Tanjil Rashid

How democracy can subvert itself: Bunga Bunga reviewed

The only problem with this well-researched podcast is it mimics Berlusconi’s own rhetorical style, and therefore also his imbecility

Silvio Berlusconi in Tunisia in 1984, where he was visiting socialist Italian prime minister Bettino Craxi. Photo: Umberto Cicconi / Getty Images 
issue 24 October 2020

Italy has long captivated romantics from rainy, dreary, orderly northern Europe. Goethe, Stendhal, Keats and Shelley all flocked to Italy in search of the ideal society.

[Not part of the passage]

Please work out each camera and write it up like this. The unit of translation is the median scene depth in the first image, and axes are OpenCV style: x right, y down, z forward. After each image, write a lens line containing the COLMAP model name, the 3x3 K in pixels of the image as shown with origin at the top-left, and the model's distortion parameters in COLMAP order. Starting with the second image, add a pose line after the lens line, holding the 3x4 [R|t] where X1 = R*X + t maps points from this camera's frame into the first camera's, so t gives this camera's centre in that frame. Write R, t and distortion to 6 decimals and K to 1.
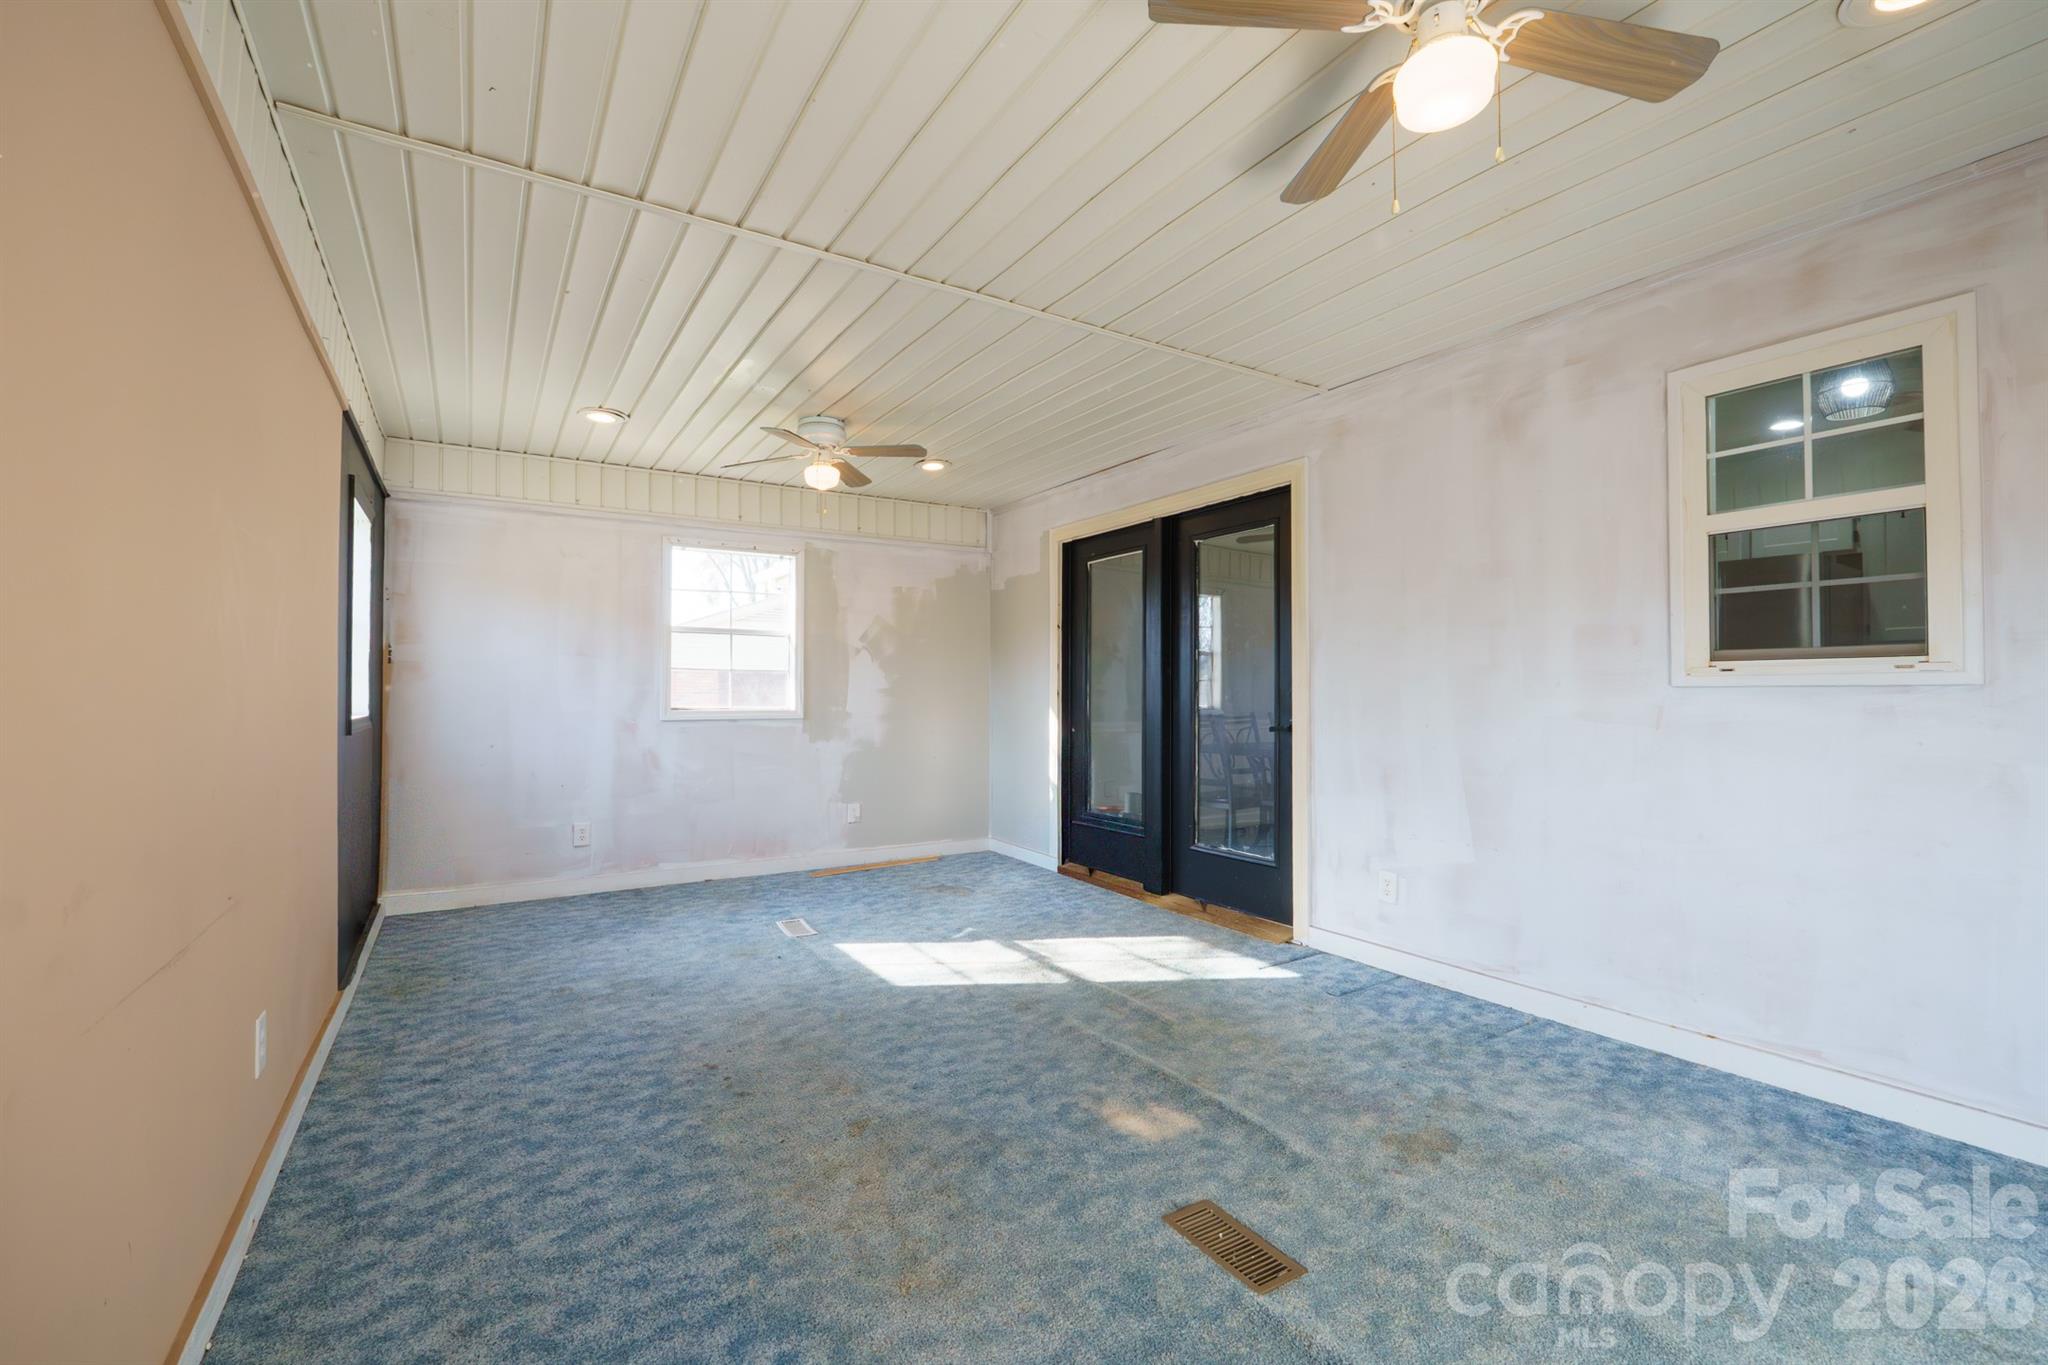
lens RADIAL K [[888.8, 0, 1024.0], [0, 888.8, 682.5], [0, 0, 1]] dist [-0.002249, -0.000433]
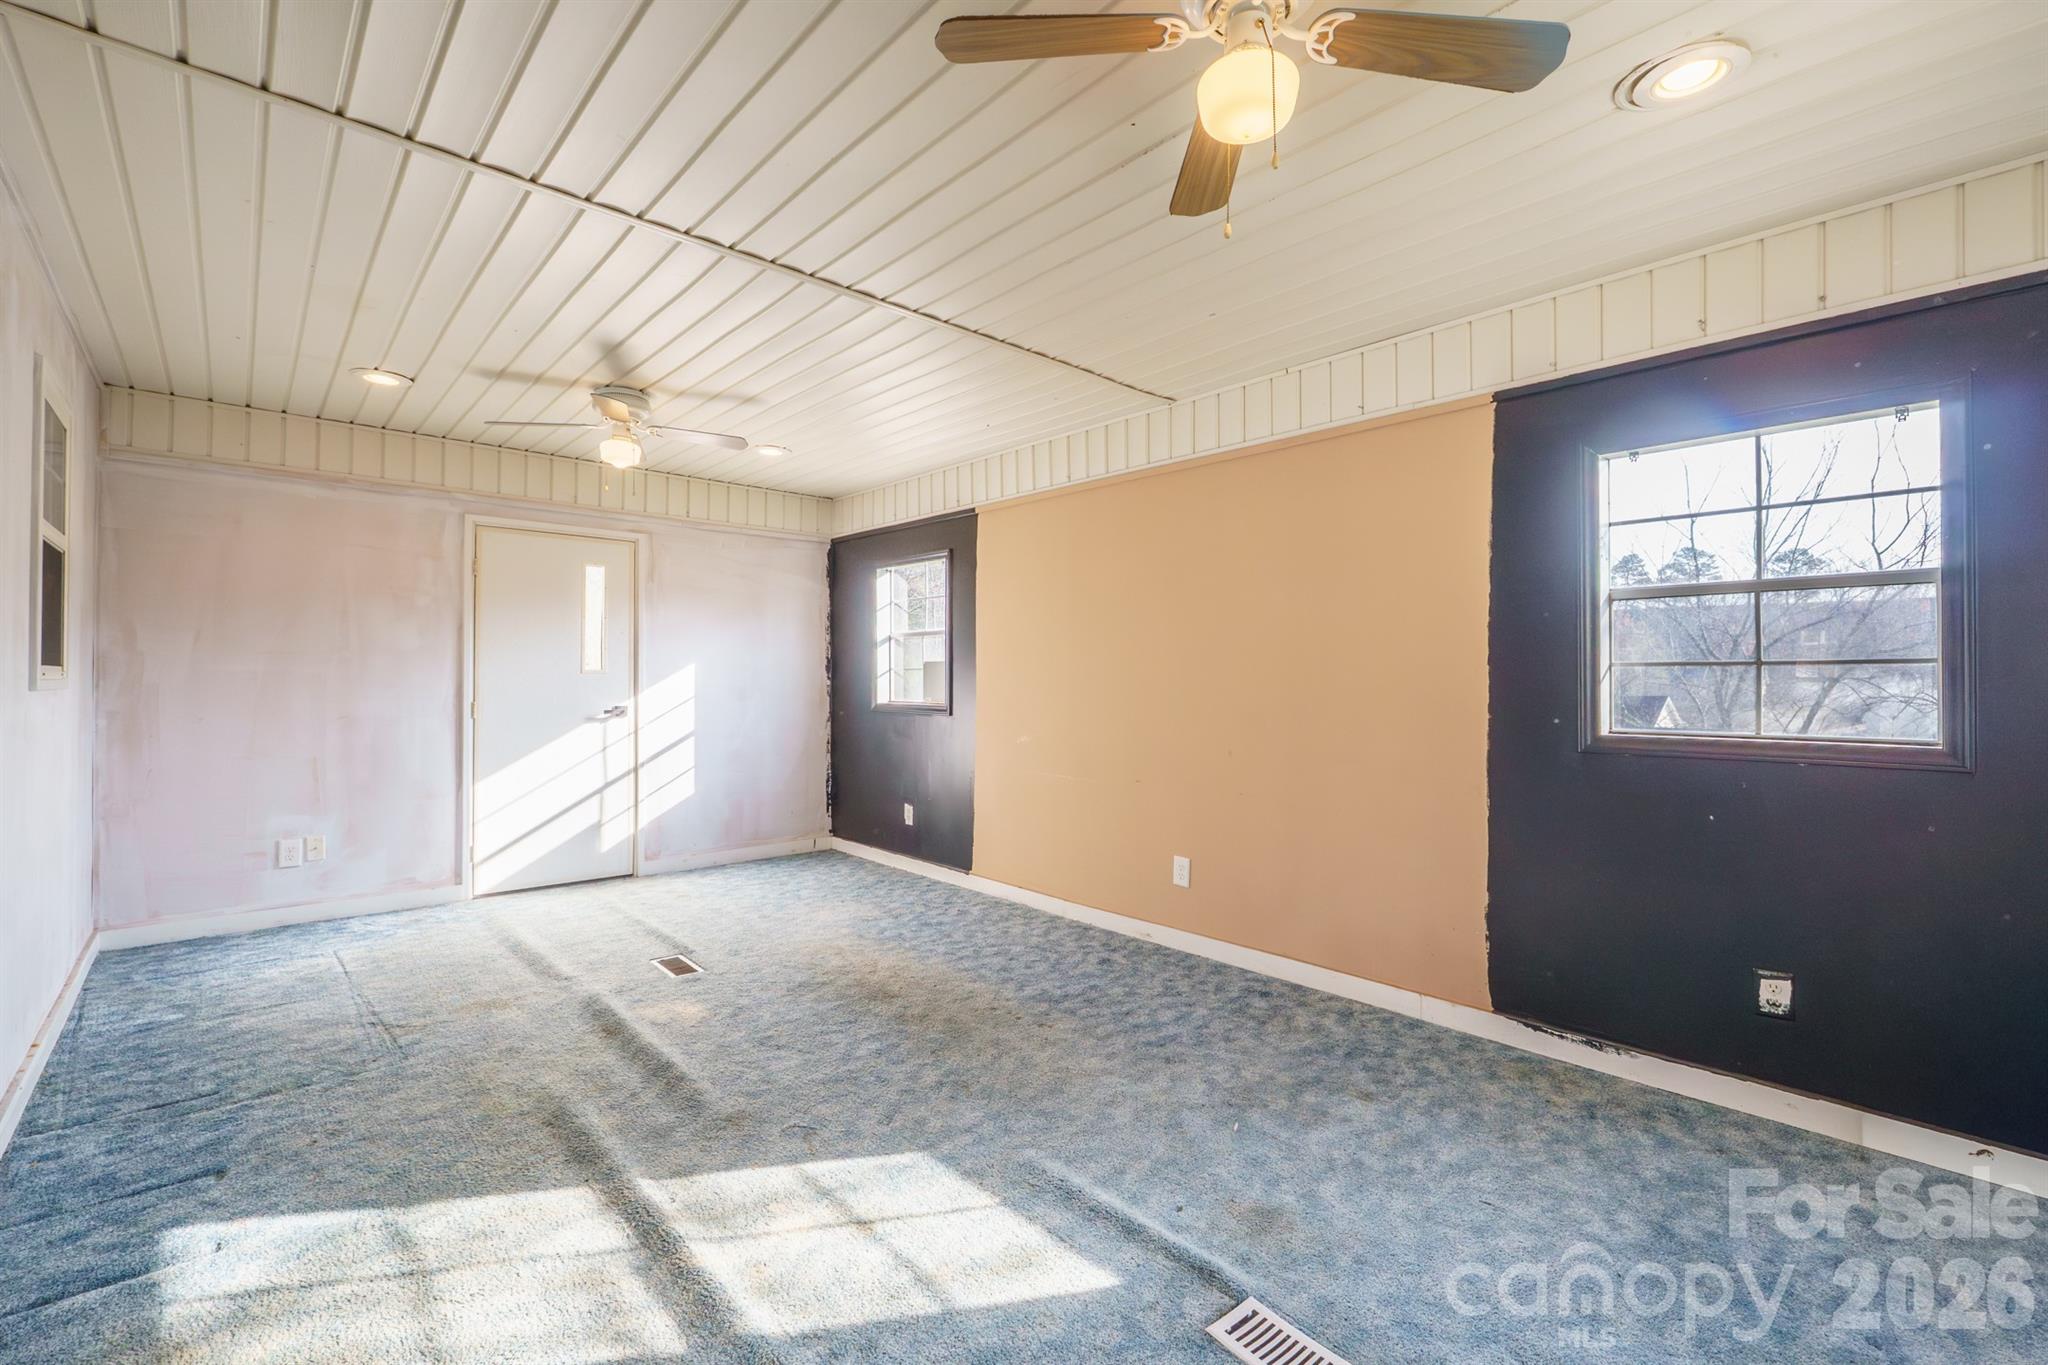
lens RADIAL K [[888.8, 0, 1024.0], [0, 888.8, 682.5], [0, 0, 1]] dist [-0.002249, -0.000433]
pose [[-0.985854, -0.002556, -0.167585, -0.121217], [-0.000912, 0.999951, -0.009886, 0.005529], [0.167602, -0.009594, -0.985808, 1.880473]]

There they found what they thought was a utopia. ‘There is,’ Byron marvelled in a letter home from Ravenna, ‘no law or government at all, and it is wonderful how well things go on without them.’

Well, Silvio Berlusconi has made some of Europe’s wisest men sound like chumps. If the notorious career — chronicled in the podcast Bunga Bunga — of the longest-serving prime minister of Italy since Mussolini and its sometime richest man has done one good thing, it’s to have dispelled for good our quixotic fantasies about his troubled nation.

As we learn in this eight-episode chronicle of his life, Berlusconi was born in 1936, into the comfortable Milanese middle class. He was expected to follow his father, a banker, into business, but a certain showbiz streak marked him out.